Study material
++++++

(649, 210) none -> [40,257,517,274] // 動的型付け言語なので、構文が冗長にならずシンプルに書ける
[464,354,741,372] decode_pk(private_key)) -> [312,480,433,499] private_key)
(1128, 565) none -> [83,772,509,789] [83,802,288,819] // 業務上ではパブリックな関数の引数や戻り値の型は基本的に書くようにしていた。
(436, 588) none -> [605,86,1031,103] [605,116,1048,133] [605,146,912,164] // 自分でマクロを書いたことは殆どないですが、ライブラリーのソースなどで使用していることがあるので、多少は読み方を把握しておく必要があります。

++++++

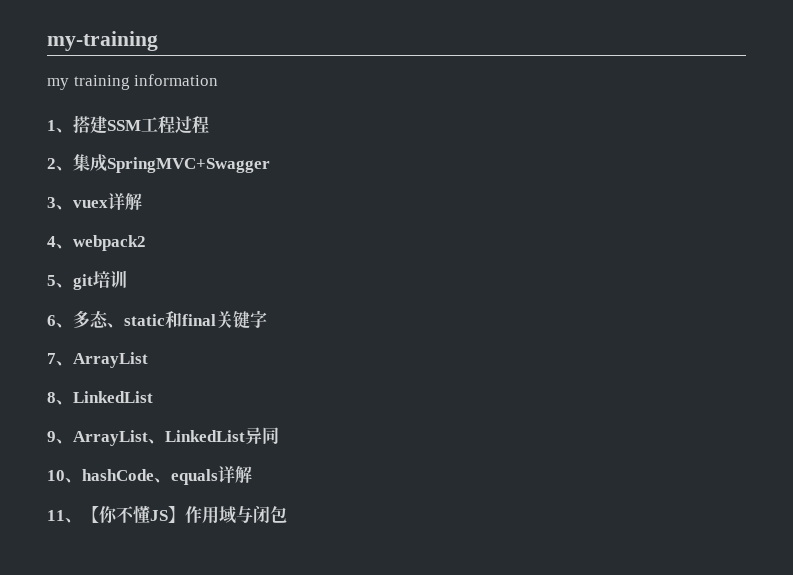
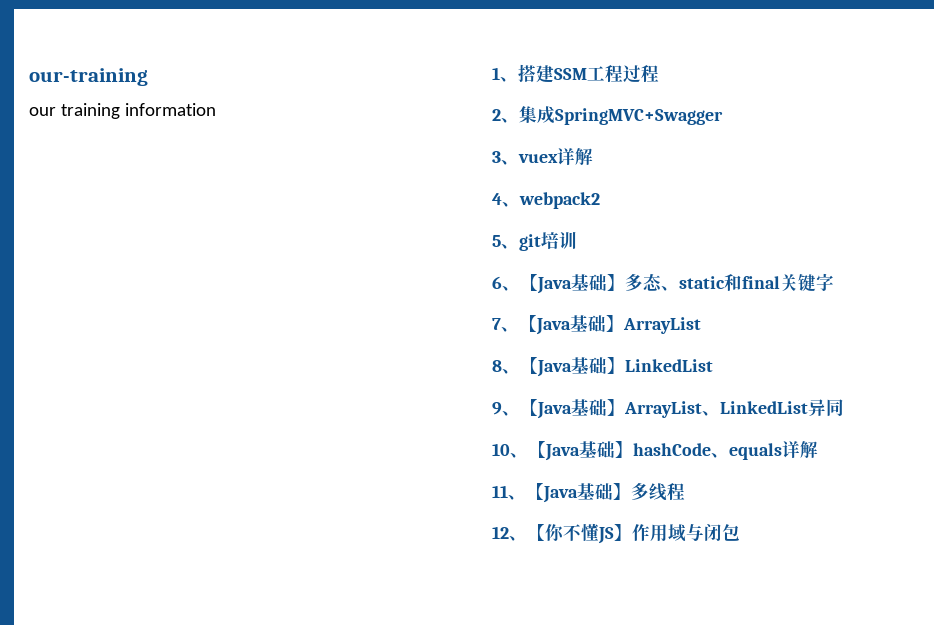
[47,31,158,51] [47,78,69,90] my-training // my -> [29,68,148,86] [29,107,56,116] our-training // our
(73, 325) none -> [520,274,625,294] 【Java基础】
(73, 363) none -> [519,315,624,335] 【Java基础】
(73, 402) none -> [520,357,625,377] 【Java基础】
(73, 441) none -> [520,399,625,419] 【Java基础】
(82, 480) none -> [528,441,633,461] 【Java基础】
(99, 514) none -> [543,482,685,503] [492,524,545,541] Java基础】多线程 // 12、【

++++++

Written task
Among the entries above, find the line with "(73, 325) none -> [520,274,625,294] 【Java基础】" and the line with "(99, 514) none"; give again exactly these two lines and all lines between them.

Answer to the exercise
(73, 325) none -> [520,274,625,294] 【Java基础】
(73, 363) none -> [519,315,624,335] 【Java基础】
(73, 402) none -> [520,357,625,377] 【Java基础】
(73, 441) none -> [520,399,625,419] 【Java基础】
(82, 480) none -> [528,441,633,461] 【Java基础】
(99, 514) none -> [543,482,685,503] [492,524,545,541] Java基础】多线程 // 12、【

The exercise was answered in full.